Wie die Stuttgarter Nachrichten berichten, haben die Richter des Stuttgarter Landgerichts die zu erwartenden Strafen mit den Angeklagten erörtert. Demnach haben die Erdoğan-Rocker wegen politischer Verbrechen keine Strafe zu erwarten. Unter anderem der Überfall auf einen Kurden im November 2016 in Ludwigsburg soll wegen mangelnder Indizien straffrei bleiben.

Die höchste Strafe in Höhe von etwa acht Jahren droht dem Stuttgart-Verantwortlichen der Osmanen Germania, Levent Uzundal. Er soll unter anderem seine Freundin zur Prostitution gezwungen haben. Für Selçuk Şahin, einen der Bandenchefs, ziehen die Richter eine Freiheitsstrafe von drei bis vier Jahren in Betracht.

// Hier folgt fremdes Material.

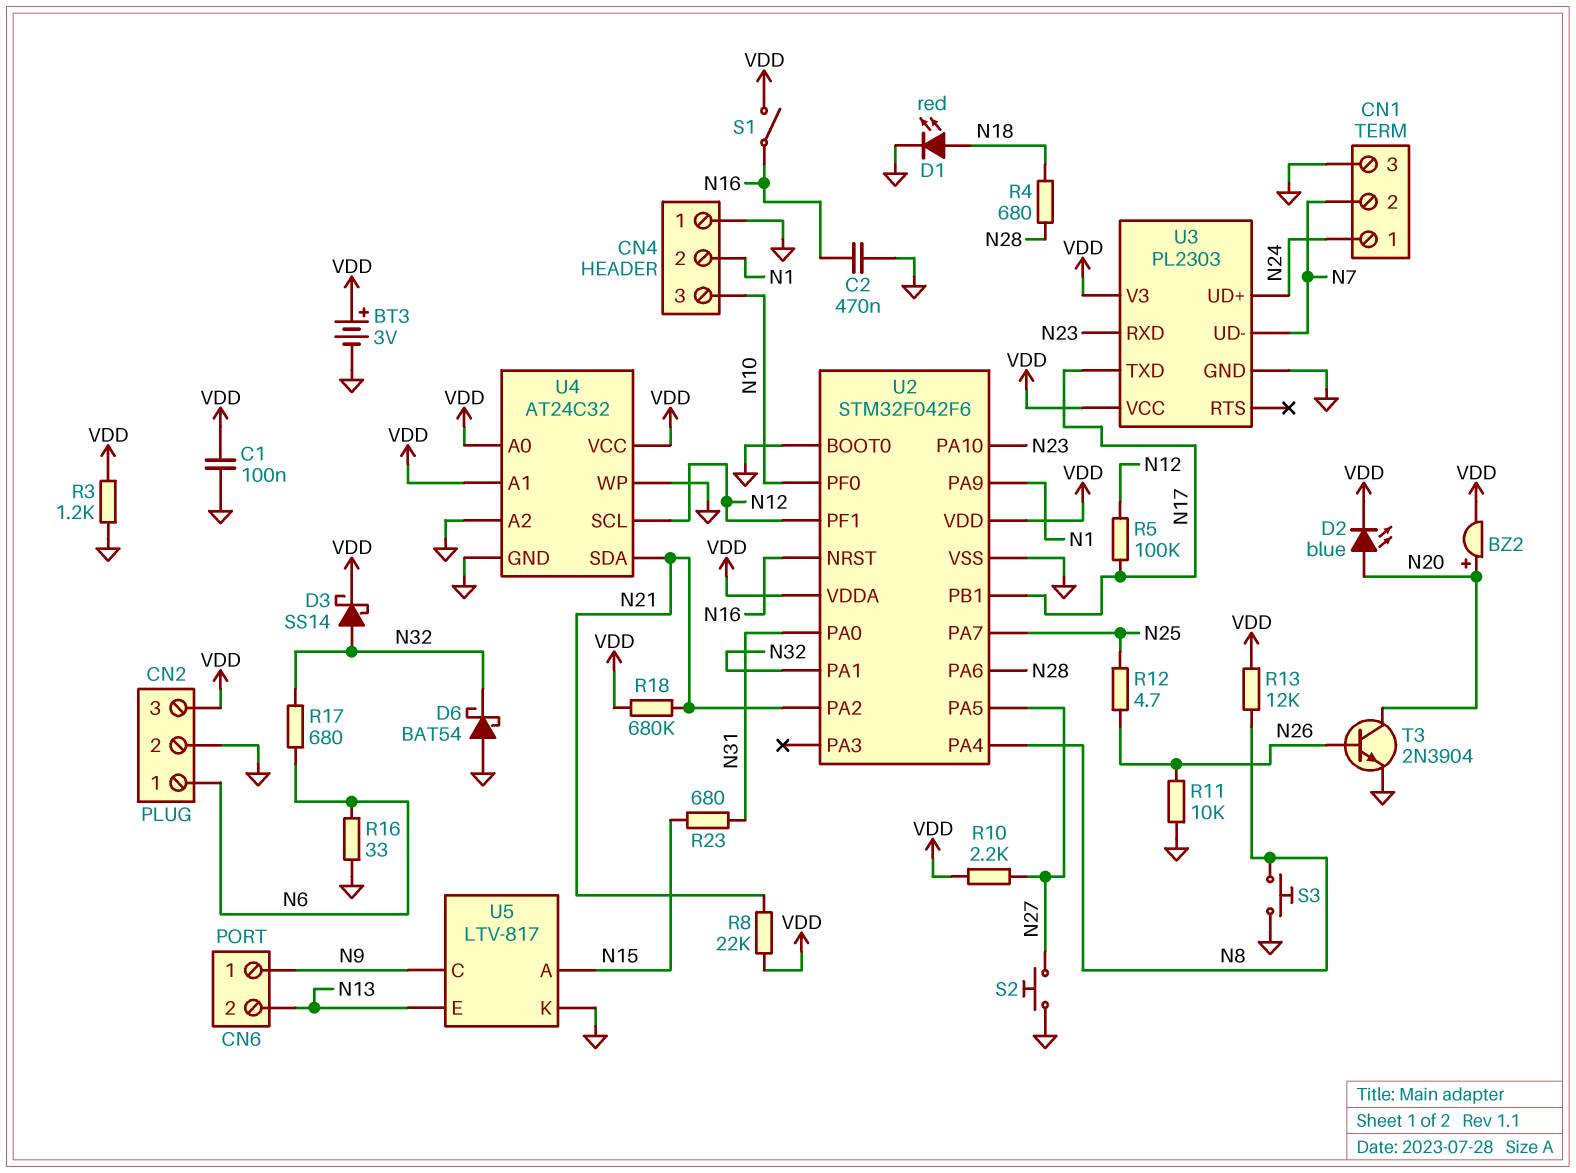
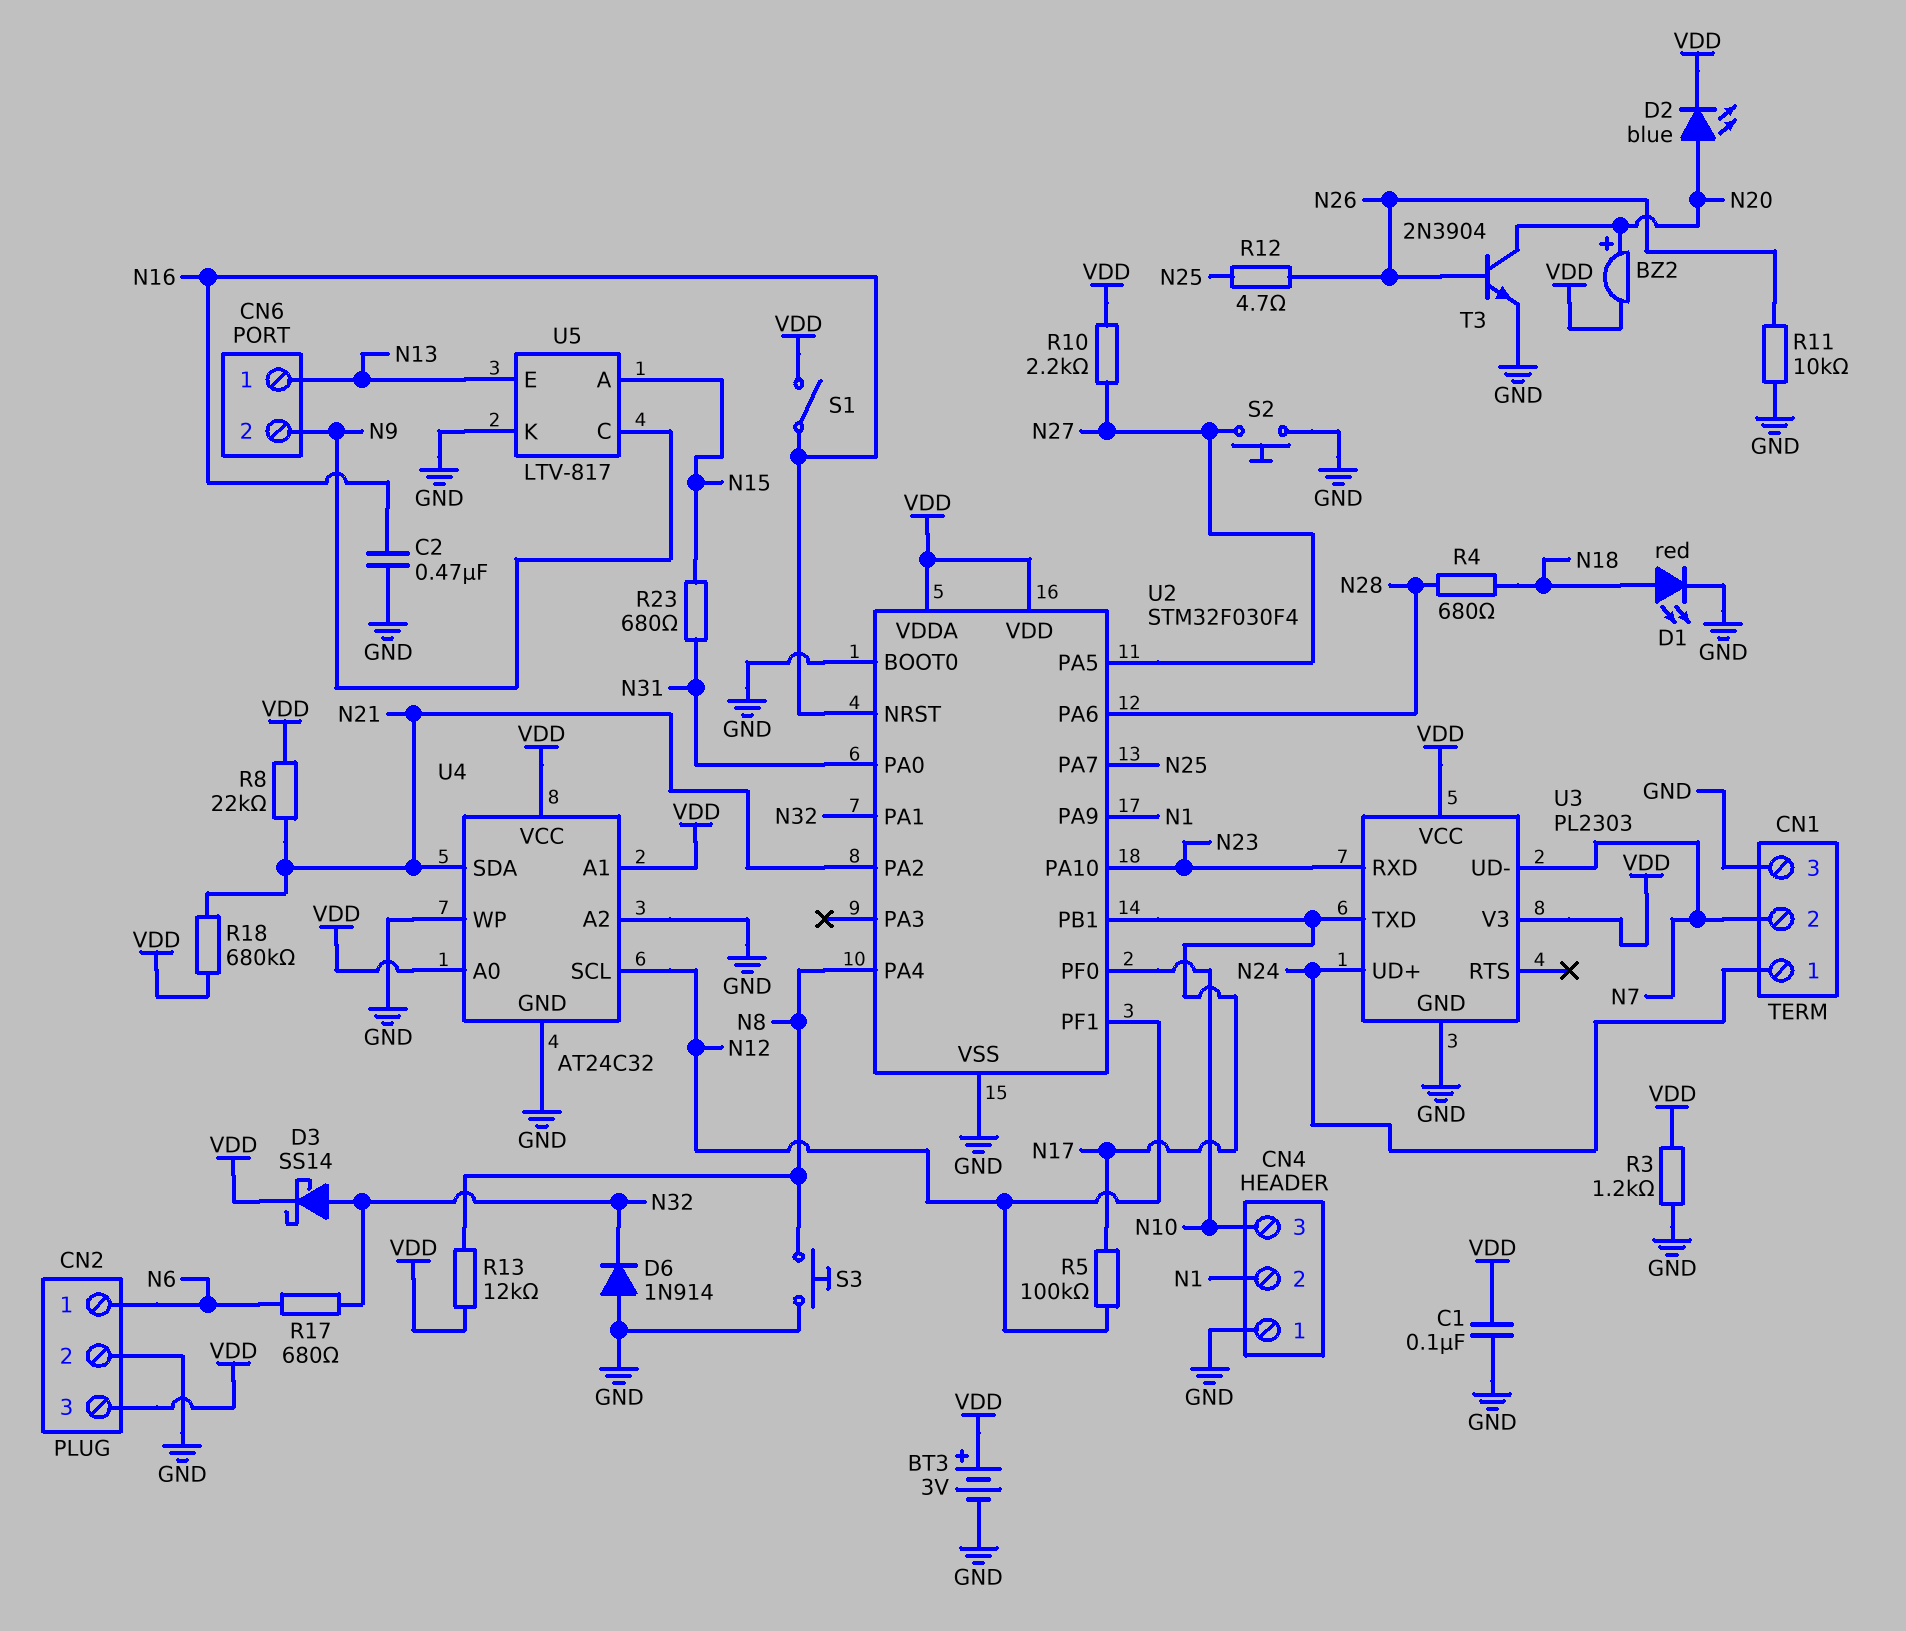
CN6 pin 1: N9 -> N13
CN6 pin 2: N13 -> N9
D6: schottky BAT54 (A GND, K N32) -> diode 1N914 (A GND, K N32)
R16: 33 (GND, N6) -> none
U2: STM32F042F6 -> STM32F030F4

Mehmet Bağcı, der sich zum „Weltführer“ der Osmanen Germania erklärt hat und von Erdoğan in seinem Palast in Ankara empfangen wurde, kann sich auf eine Haftstrafe von anderthalb Jahren einstellen. Mustafa Kılınç, der mutmaßliche Haupttäter, hat sich in die Türkei abgesetzt und lebt in Izmir.

Das Gericht will die Beweisaufnahme voraussichtlich am 25. Oktober abschließen.

Auf Anweisung Erdoğans

Wie aus im Dezember letzten Jahres öffentlich gewordenen Tonaufnahmen hervorgegangen ist, hat der Erdoğan-Vertraute und AKP-Abgeordnete Metin Külünk mehrfach den Bandenchefs der Osmanen Germania Geld für Waffenkäufe zukommen lassen. Mehmet Bağcı und Selçuk Şahin waren in diesem Zusammenhang im vergangenen Jahr festgenommen worden.

Die Osmanen Germania sind im Juli dieses Jahres von Bundesinnenminister Horst Seehofer verboten worden. Obwohl die Gruppierung bundesweit organisiert ist, fanden nur in vier Bundesländern Razzien statt. Die Aktivitäten der Bande werden in vielen Städten unter anderen Namen fortgesetzt.

Sollte der von Erdoğan persönlich beauftragte Mehmet Bağcı tatsächlich nur zu anderthalb Jahren verurteilt werden, ist seine baldige Freilassung denkbar. Alle Ermittlungsverfahren in Deutschland, bei denen es einen Zusammenhang mit der Erdoğan-Regierung gibt, sind in den letzten zwei Jahren eingestellt worden.

Zuletzt sind im Dezember die Ermittlungen gegen DITIB eingestellt worden, obwohl mehrfach belegt worden ist, dass der türkisch-islamische Verband wie ein Nachrichtendienst für das Erdoğan-Regime arbeitet. Der MIT-Agent Mehmet Fatih Sayan, der mit Anschlägen auf kurdische Politiker beauftragt war, wurde freigelassen und ist untergetaucht. Gegen Mustafa Karataş, einen weiteren Agenten, von dem es Tonbandaufnahmen über seine Tätigkeit für den türkischen Geheimdienst gibt, hat die Hamburger Staatsanwaltschaft nicht einmal ein Ermittlungsverfahren eingeleitet.